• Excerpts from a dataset
▶

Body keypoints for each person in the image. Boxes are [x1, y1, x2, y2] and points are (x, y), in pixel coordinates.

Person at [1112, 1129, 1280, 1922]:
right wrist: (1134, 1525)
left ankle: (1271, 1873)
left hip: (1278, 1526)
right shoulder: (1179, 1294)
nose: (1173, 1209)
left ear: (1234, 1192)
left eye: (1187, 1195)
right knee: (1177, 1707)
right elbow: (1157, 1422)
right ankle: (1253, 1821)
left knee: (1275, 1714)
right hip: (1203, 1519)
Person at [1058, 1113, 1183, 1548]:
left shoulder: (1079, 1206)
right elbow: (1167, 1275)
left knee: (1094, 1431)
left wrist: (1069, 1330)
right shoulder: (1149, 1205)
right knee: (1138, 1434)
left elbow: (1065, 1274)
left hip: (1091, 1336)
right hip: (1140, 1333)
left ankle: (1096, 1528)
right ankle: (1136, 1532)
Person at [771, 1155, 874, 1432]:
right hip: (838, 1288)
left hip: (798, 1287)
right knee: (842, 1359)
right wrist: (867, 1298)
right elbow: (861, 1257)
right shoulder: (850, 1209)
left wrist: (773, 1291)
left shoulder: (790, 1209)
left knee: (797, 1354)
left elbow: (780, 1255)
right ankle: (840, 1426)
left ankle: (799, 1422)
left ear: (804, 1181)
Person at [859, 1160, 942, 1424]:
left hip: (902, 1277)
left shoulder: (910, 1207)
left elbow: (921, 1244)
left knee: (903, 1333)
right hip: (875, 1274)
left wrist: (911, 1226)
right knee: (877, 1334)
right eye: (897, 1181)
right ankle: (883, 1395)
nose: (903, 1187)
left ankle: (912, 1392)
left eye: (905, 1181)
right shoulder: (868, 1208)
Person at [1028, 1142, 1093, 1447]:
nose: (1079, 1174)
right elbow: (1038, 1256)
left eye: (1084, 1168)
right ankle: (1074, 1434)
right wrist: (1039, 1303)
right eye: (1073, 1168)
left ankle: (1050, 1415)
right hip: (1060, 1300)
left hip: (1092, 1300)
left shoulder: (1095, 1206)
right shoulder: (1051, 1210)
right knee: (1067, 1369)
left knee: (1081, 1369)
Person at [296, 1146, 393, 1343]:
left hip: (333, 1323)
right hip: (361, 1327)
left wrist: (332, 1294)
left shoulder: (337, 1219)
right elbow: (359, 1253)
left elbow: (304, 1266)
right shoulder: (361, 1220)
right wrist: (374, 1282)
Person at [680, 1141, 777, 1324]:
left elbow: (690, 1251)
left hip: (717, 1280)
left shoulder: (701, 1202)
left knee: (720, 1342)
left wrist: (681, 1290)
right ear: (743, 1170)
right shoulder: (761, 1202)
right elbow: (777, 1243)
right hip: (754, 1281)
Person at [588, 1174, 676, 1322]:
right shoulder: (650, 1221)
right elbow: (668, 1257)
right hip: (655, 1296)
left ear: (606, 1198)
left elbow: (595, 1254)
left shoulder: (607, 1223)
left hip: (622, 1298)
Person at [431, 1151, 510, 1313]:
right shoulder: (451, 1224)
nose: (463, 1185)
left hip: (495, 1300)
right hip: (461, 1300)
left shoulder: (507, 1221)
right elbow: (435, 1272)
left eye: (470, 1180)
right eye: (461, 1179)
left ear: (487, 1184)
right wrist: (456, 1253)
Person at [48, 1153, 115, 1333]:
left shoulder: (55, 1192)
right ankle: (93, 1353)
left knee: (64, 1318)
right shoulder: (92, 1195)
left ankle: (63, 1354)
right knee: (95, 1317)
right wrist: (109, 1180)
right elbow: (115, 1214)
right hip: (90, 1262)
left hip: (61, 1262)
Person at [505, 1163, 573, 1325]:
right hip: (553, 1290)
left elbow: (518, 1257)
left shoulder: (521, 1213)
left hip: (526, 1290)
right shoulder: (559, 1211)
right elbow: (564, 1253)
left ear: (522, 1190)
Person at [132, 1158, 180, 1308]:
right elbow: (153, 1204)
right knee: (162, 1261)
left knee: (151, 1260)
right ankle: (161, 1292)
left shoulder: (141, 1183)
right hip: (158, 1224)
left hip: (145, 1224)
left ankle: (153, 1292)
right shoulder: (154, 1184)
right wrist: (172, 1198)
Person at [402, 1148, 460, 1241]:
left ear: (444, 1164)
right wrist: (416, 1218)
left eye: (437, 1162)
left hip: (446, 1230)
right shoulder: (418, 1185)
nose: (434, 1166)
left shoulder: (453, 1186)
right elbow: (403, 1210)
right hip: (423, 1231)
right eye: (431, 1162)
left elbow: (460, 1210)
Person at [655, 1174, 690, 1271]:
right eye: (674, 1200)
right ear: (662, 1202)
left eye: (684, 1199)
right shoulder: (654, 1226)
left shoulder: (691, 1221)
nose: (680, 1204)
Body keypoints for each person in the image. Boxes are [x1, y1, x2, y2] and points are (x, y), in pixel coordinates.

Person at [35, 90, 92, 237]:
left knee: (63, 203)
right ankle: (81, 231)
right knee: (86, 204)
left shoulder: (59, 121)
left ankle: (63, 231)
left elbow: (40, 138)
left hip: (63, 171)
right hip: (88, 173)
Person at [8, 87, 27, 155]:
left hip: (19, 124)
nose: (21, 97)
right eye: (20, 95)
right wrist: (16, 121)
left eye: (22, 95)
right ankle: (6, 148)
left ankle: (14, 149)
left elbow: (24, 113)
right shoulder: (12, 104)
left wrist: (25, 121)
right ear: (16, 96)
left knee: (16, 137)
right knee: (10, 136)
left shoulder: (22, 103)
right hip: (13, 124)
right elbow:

◀

• Problem
When you reach the line holding "right knee: (1177, 1707)" in the records above, begin reproducing exactly, stop after the line holding "right elbow: (359, 1253)", and output nothing else.

• Solution to this task
right knee: (1177, 1707)
right elbow: (1157, 1422)
right ankle: (1253, 1821)
left knee: (1275, 1714)
right hip: (1203, 1519)
Person at [1058, 1113, 1183, 1548]:
left shoulder: (1079, 1206)
right elbow: (1167, 1275)
left knee: (1094, 1431)
left wrist: (1069, 1330)
right shoulder: (1149, 1205)
right knee: (1138, 1434)
left elbow: (1065, 1274)
left hip: (1091, 1336)
right hip: (1140, 1333)
left ankle: (1096, 1528)
right ankle: (1136, 1532)
Person at [771, 1155, 874, 1432]:
right hip: (838, 1288)
left hip: (798, 1287)
right knee: (842, 1359)
right wrist: (867, 1298)
right elbow: (861, 1257)
right shoulder: (850, 1209)
left wrist: (773, 1291)
left shoulder: (790, 1209)
left knee: (797, 1354)
left elbow: (780, 1255)
right ankle: (840, 1426)
left ankle: (799, 1422)
left ear: (804, 1181)
Person at [859, 1160, 942, 1424]:
left hip: (902, 1277)
left shoulder: (910, 1207)
left elbow: (921, 1244)
left knee: (903, 1333)
right hip: (875, 1274)
left wrist: (911, 1226)
right knee: (877, 1334)
right eye: (897, 1181)
right ankle: (883, 1395)
nose: (903, 1187)
left ankle: (912, 1392)
left eye: (905, 1181)
right shoulder: (868, 1208)
Person at [1028, 1142, 1093, 1447]:
nose: (1079, 1174)
right elbow: (1038, 1256)
left eye: (1084, 1168)
right ankle: (1074, 1434)
right wrist: (1039, 1303)
right eye: (1073, 1168)
left ankle: (1050, 1415)
right hip: (1060, 1300)
left hip: (1092, 1300)
left shoulder: (1095, 1206)
right shoulder: (1051, 1210)
right knee: (1067, 1369)
left knee: (1081, 1369)
Person at [296, 1146, 393, 1343]:
left hip: (333, 1323)
right hip: (361, 1327)
left wrist: (332, 1294)
left shoulder: (337, 1219)
right elbow: (359, 1253)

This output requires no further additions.